* What you need to do
How many lines of the data contain "elbow"? Reply with the number alone.

* Records to use
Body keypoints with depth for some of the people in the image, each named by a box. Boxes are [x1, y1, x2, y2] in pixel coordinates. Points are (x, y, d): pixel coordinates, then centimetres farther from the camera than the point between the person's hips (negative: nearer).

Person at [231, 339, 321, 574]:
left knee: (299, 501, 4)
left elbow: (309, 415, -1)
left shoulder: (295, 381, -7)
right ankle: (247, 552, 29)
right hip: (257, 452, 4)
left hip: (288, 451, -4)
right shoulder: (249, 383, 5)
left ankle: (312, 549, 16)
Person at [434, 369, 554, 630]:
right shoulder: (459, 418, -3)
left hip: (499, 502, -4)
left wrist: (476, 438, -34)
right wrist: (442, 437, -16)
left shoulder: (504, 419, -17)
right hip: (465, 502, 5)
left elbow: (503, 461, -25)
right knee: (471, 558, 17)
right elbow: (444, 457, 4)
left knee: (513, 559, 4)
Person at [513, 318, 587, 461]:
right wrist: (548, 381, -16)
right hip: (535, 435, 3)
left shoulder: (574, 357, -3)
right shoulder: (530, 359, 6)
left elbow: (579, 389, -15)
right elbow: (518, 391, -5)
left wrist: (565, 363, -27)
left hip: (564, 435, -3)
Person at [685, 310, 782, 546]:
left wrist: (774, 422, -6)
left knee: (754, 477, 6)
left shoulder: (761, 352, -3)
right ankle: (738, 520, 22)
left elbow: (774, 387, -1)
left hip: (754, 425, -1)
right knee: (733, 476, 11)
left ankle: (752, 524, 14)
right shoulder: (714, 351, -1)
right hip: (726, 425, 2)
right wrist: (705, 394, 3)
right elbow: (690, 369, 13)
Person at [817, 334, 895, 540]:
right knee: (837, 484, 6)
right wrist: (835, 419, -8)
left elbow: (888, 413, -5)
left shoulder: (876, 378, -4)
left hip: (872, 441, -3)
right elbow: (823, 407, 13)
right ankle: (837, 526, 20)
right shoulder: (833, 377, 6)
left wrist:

* Reply to the task
9